Four image datasets and study population

The total number of ultrasound images in this work was 26 541, including 10 756 benign nodule images and 15 785 malignant nodule images. Of the images, 17 859 (67.29%) images from Centers 1 to 3 were used for training. A total of 7 560 (28.82%) images from Centers 1 to 3 were used for internal testing. The dataset from Center 4 containing 1 032 (3.89%) images was only used as an external test set without training for verifying the generalizability of the model. Table 1 summarizes the number of images used in our training and testing datasets.

A total of 11 865 patients who underwent ultrasound examination and surgery between January 2015 and December 2017 at one of these four centers were included in this research. Demographic data and image information for all patients from four medical centers are shown in Table 2.

Table 2.

Demographic data and image information for all patients from four medical centers.

Center 1 Center 2 Center 3 Center 4
No. of patients 10993 151 460 261
Sex
 Female (n) 8379 (76.22%) 117 (77.48%) 369 (80.22%) 197 (75.48%)
 Male (n) 2614 (23.78%) 34 (22.52%) 91 (19.78%) 64 (24.52%)
Age (years) 46 (18–84) 49 (21–67) 51 (18–73) 52 (23–70)
Position of nodules
 Left lobe 5063 (46.06%) 79 (52.31%) 214 (46.52%) 127 (48.66%)
 Right lobe 5652 (51.41) 70 (46.36%) 228 (49.57%) 128 (27.77%)
 Isthmus 278 (2.53%) 2 (1.32%) 18 (3.91%) 6 (2.61%)
Size (cm) 1.25 (0.38–7.80) 1.72 (0.58–6.25) 1.53 (0.30–6.91) 2.12 (0.49–7.21)
Postoperative pathology
Benign nodules 3996 (36.35%) 82 (54.30%) 213 (46.30%) 153 (58.62%)
 Nodular goiter 2745 71 166 127
 Adenomatous goiter 551 11 45 26
 Thyroid granuloma 518
 Follicular adenoma 182 2
Malignant nodules 6997 (63.65%) 69 (45.70%) 247 (53.70%) 108 (41.38%)
 PTC 6910 69 246 108
 MTC 65 1
 FTC 20
 ATC 2
Total images 23504 530 1475 1032
 Benign 9084 289 881 502
 Malignant 14420 241 594 530
Types of machine Philips EPIQ 5 Philips IU22 Philips EPIQ 7 GE LOGIQ E9
Philips IU Elite Philips IU22 Mindray DC-8
Philips IU22 Siemens Acuson Qxana 2 Siemens Acuson S2000
Philips HD11 Siemens Acuson S2000
TOSHIBA Aplio 500
TOSHIBA Aplio 400

PTC – papillary thyroid carcinoma; MTC – medullary thyroid carcinoma; FTC – follicular thyroid carcinoma; ATC – anaplastic thyroid carcinoma.

Classification by EDLC-TN

In this paper, accuracy, specificity and sensitivity were the main evaluation criteria for classification. Two models were similar in structure, so we analyzed the experimental results of one them, Classifier1, as the main model. The results of ensemble learning using different combination strategies are shown in Table 3. Among them, the method of voting requires at least three weak models, so two instances of weak classifier 1 are used.

Table 3.

Comparison of the diagnostic performance of EDLC-TN with radiologists.

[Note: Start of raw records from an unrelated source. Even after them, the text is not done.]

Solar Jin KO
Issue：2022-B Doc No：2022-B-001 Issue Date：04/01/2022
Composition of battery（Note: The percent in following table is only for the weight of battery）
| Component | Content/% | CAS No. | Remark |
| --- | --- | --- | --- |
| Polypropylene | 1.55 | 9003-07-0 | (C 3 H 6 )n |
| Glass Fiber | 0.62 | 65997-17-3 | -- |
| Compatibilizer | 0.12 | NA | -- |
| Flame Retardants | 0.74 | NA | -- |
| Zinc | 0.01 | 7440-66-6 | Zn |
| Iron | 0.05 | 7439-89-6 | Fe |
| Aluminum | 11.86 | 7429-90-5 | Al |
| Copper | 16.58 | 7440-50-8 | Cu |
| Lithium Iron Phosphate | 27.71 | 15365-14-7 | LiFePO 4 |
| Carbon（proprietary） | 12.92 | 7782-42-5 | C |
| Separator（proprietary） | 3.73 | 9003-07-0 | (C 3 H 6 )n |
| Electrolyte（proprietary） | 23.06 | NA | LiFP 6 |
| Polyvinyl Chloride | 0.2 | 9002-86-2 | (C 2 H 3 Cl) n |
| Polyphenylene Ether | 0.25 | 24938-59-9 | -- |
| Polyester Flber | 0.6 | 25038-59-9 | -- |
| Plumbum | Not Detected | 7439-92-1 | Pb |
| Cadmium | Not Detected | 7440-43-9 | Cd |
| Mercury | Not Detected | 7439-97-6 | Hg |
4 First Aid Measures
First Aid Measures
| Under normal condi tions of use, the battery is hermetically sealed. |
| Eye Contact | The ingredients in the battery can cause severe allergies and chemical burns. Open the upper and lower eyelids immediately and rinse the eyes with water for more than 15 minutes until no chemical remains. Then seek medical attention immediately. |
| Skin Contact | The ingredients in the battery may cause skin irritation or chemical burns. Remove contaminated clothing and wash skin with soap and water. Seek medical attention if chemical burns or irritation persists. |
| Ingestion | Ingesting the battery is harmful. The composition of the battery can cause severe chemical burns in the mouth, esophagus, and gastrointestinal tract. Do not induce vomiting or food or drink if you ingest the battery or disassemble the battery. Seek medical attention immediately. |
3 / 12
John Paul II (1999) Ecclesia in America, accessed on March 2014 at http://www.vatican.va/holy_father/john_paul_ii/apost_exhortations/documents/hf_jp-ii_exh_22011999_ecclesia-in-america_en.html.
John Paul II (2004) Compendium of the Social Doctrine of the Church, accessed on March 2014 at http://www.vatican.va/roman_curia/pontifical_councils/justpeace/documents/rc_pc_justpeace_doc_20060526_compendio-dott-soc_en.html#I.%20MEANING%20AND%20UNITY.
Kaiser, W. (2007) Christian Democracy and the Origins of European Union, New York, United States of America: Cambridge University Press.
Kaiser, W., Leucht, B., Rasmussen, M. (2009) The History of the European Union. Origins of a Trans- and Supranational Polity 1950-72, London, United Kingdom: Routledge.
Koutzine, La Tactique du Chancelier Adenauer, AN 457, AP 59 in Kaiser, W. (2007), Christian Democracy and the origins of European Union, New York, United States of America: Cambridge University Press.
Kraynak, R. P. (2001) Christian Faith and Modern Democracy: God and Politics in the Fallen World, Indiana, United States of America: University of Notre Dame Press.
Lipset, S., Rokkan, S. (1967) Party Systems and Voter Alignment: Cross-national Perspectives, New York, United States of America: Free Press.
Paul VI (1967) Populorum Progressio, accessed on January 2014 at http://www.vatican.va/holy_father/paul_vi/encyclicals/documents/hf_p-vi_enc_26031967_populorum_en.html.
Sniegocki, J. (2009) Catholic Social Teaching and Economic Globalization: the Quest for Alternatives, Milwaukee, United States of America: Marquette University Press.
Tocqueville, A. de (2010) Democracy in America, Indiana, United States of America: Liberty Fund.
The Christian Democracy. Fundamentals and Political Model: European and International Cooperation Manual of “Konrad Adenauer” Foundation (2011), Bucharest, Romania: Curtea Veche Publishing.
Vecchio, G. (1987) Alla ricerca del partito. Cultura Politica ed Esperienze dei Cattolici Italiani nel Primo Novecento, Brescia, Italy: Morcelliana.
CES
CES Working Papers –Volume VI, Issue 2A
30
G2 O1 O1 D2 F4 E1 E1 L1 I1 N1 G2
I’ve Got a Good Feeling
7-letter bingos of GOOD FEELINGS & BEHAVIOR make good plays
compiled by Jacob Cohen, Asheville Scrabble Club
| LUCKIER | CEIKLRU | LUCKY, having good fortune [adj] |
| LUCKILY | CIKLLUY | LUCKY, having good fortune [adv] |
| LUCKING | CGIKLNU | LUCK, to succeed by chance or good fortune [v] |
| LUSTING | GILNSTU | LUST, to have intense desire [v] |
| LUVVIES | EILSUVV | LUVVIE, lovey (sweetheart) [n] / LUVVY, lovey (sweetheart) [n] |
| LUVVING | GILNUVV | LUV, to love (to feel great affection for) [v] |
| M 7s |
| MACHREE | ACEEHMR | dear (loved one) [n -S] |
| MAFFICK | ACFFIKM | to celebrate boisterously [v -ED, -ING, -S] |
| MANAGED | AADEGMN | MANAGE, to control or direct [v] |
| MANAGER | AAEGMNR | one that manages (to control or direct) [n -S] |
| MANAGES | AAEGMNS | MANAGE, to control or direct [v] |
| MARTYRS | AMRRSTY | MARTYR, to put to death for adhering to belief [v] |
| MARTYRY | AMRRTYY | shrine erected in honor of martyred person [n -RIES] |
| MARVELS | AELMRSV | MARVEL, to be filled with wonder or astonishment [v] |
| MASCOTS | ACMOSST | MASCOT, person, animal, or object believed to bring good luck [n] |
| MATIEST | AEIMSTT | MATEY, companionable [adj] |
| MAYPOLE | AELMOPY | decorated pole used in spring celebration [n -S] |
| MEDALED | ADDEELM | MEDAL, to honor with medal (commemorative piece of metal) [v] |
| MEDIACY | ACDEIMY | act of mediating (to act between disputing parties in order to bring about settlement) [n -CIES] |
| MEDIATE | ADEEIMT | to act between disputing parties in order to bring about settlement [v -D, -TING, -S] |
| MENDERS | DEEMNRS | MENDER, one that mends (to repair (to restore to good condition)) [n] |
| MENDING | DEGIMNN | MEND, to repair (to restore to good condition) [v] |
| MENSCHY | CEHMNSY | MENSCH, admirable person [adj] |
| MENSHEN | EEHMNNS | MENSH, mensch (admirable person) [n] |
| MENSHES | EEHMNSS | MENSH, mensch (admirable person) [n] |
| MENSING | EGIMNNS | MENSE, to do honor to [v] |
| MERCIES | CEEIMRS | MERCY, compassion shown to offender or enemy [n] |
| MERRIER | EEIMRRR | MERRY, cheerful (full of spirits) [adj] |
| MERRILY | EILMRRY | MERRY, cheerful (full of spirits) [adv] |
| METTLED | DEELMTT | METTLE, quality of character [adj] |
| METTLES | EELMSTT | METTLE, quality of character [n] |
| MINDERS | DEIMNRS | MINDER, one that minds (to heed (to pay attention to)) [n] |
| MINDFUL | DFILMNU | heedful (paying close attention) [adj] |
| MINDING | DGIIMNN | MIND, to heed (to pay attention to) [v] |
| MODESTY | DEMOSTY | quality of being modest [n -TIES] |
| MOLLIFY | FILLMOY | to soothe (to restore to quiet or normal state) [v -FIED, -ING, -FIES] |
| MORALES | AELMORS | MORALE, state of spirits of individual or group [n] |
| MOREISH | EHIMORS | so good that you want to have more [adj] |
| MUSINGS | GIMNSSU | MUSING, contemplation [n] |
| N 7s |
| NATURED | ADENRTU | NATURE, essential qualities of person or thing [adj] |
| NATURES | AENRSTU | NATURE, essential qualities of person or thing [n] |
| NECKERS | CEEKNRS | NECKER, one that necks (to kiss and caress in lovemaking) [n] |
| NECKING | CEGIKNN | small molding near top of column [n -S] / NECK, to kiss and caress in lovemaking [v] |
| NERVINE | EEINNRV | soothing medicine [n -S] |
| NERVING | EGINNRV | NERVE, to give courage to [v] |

Accuracy Sensitivity Specificity
EDLC-TN 93.70% 93.19% 94.01%
Radiologist 1 91.55% 91.45% 91.71%
Radiologist 2 87.26% 96.34% 72.19%
Radiologist 3 93.07% 92.56% 93.92%
Average of radiologists 90.63% 93.45% 85.94%
Radiologists and EDLC-TN 96.54% 97.11% 95.58%

EDLC-TN – ensemble deep learning classification model of thyroid nodules.

The accuracy rate of the two weak models was already high. Strong classifier 1 and strong classifier 2 both were obtained by combining two models. Of the three methods, the averaging method calculates the arithmetic mean of the results obtained from the two models, the competition method takes the higher confidence level of two results as the predicted value, and the voting method combines the results of multiple (more than 3) models. All the models vote for benignancy and malignancy, with the majority of votes serving as the final result. Therefore, we found that the strong classifiers had higher accuracy than each weak classifier. The test results for weak and strong classifiers in diagnosis of thyroid nodules are shown in Supplementary Table 4.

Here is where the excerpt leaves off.